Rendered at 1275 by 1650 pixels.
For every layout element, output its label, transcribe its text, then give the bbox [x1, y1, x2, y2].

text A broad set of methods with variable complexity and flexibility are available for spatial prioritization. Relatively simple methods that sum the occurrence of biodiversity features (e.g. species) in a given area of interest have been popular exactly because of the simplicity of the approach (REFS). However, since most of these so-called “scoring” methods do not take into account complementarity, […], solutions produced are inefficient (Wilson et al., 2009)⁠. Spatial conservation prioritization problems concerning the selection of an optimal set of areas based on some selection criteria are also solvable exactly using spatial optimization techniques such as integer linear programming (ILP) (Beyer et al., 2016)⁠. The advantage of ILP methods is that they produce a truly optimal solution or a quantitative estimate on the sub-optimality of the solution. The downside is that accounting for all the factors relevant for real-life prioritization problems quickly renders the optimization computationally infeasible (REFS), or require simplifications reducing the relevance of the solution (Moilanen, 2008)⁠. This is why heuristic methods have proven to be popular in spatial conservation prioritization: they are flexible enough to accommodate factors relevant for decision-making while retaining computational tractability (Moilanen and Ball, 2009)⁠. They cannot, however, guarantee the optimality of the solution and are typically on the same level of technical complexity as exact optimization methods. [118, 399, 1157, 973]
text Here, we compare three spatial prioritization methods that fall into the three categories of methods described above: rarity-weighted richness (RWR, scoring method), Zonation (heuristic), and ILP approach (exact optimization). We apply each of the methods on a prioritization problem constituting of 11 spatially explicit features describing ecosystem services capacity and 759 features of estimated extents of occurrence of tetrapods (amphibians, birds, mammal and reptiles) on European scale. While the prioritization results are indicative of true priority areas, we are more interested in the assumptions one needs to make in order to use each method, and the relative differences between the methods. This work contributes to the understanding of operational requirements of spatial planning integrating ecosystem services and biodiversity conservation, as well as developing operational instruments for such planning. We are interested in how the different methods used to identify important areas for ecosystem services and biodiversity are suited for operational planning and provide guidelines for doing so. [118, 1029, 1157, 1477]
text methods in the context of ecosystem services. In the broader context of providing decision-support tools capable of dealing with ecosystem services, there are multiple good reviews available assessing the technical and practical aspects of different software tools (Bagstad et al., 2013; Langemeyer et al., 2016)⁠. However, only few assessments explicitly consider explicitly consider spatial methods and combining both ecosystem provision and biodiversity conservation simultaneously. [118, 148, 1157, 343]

::::

Exercise objective> Output every one of the rows above again, word for word and in the same order.

Final answer>
Rendered at 1275 by 1650 pixels.
For every layout element, output its label, transcribe its text, then give the bbox [x1, y1, x2, y2].

text A broad set of methods with variable complexity and flexibility are available for spatial prioritization. Relatively simple methods that sum the occurrence of biodiversity features (e.g. species) in a given area of interest have been popular exactly because of the simplicity of the approach (REFS). However, since most of these so-called “scoring” methods do not take into account complementarity, […], solutions produced are inefficient (Wilson et al., 2009)⁠. Spatial conservation prioritization problems concerning the selection of an optimal set of areas based on some selection criteria are also solvable exactly using spatial optimization techniques such as integer linear programming (ILP) (Beyer et al., 2016)⁠. The advantage of ILP methods is that they produce a truly optimal solution or a quantitative estimate on the sub-optimality of the solution. The downside is that accounting for all the factors relevant for real-life prioritization problems quickly renders the optimization computationally infeasible (REFS), or require simplifications reducing the relevance of the solution (Moilanen, 2008)⁠. This is why heuristic methods have proven to be popular in spatial conservation prioritization: they are flexible enough to accommodate factors relevant for decision-making while retaining computational tractability (Moilanen and Ball, 2009)⁠. They cannot, however, guarantee the optimality of the solution and are typically on the same level of technical complexity as exact optimization methods. [118, 399, 1157, 973]
text Here, we compare three spatial prioritization methods that fall into the three categories of methods described above: rarity-weighted richness (RWR, scoring method), Zonation (heuristic), and ILP approach (exact optimization). We apply each of the methods on a prioritization problem constituting of 11 spatially explicit features describing ecosystem services capacity and 759 features of estimated extents of occurrence of tetrapods (amphibians, birds, mammal and reptiles) on European scale. While the prioritization results are indicative of true priority areas, we are more interested in the assumptions one needs to make in order to use each method, and the relative differences between the methods. This work contributes to the understanding of operational requirements of spatial planning integrating ecosystem services and biodiversity conservation, as well as developing operational instruments for such planning. We are interested in how the different methods used to identify important areas for ecosystem services and biodiversity are suited for operational planning and provide guidelines for doing so. [118, 1029, 1157, 1477]
text methods in the context of ecosystem services. In the broader context of providing decision-support tools capable of dealing with ecosystem services, there are multiple good reviews available assessing the technical and practical aspects of different software tools (Bagstad et al., 2013; Langemeyer et al., 2016)⁠. However, only few assessments explicitly consider explicitly consider spatial methods and combining both ecosystem provision and biodiversity conservation simultaneously. [118, 148, 1157, 343]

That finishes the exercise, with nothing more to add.